_WORK TO COMPLETE_
Scan the data for lines with "shoulder" and report the count by itself.

_PROVIDED DATA_
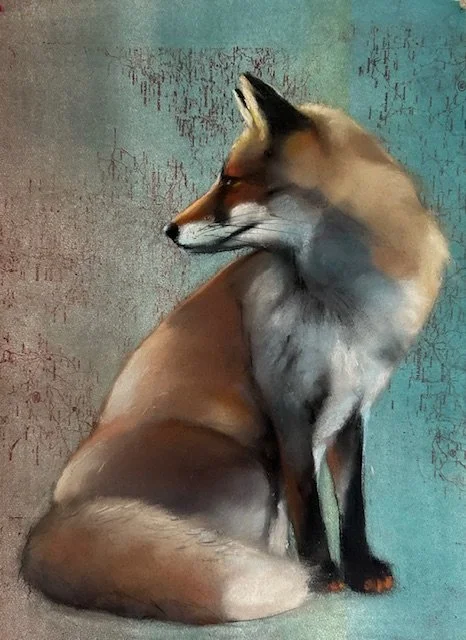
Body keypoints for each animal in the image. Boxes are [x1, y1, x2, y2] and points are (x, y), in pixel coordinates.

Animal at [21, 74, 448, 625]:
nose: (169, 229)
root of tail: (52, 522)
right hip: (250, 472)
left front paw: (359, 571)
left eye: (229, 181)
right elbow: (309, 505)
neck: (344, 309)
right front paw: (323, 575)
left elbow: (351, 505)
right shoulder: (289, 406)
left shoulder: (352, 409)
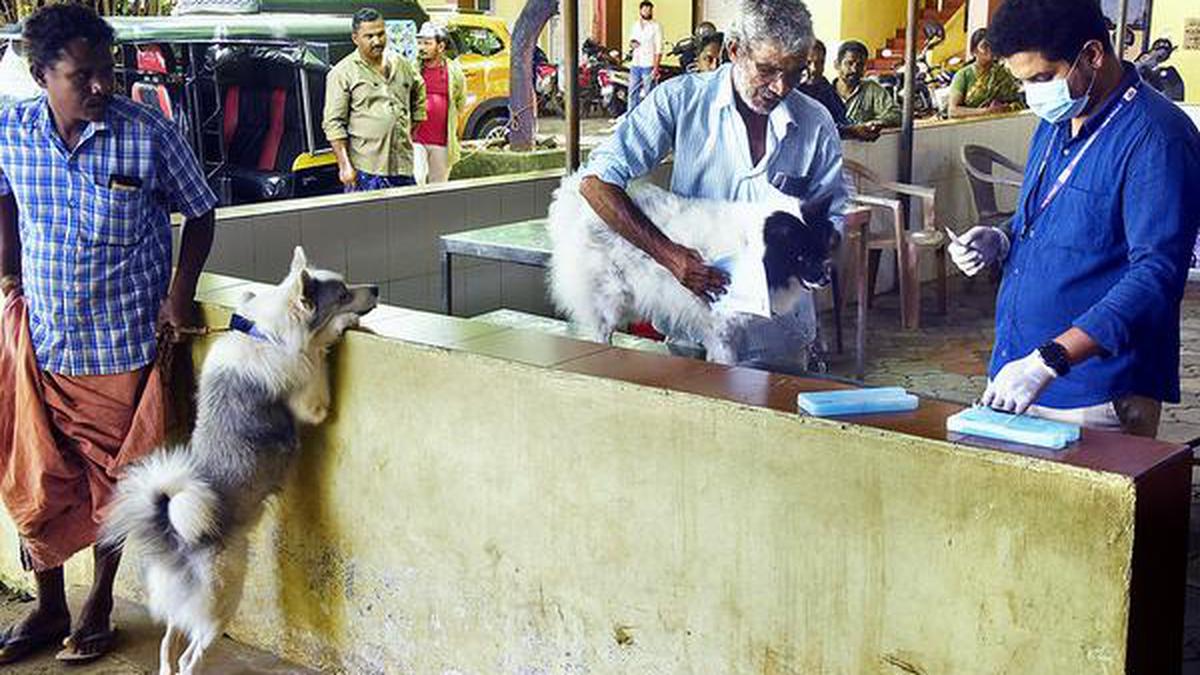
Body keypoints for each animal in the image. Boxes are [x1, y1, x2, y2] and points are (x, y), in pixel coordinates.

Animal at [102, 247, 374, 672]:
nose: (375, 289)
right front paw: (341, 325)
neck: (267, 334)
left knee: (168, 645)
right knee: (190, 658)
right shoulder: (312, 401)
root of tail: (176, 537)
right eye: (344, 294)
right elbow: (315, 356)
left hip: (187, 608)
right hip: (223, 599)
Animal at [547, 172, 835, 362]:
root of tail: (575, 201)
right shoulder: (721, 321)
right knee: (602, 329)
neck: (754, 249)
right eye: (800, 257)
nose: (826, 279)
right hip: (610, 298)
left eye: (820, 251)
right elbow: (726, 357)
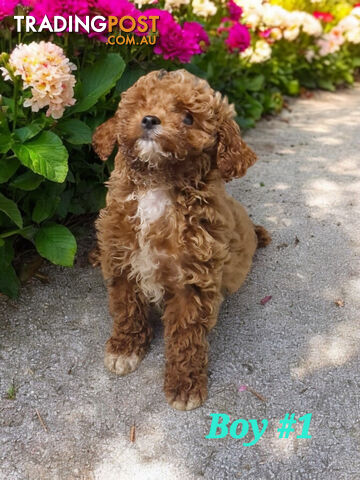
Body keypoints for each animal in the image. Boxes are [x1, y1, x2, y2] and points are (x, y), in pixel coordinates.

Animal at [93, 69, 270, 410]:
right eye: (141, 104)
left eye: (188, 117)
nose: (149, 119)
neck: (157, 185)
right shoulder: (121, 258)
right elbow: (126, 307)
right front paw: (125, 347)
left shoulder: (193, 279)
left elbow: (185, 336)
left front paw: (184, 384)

_SOLUTION FOR THIS EXERCISE_
6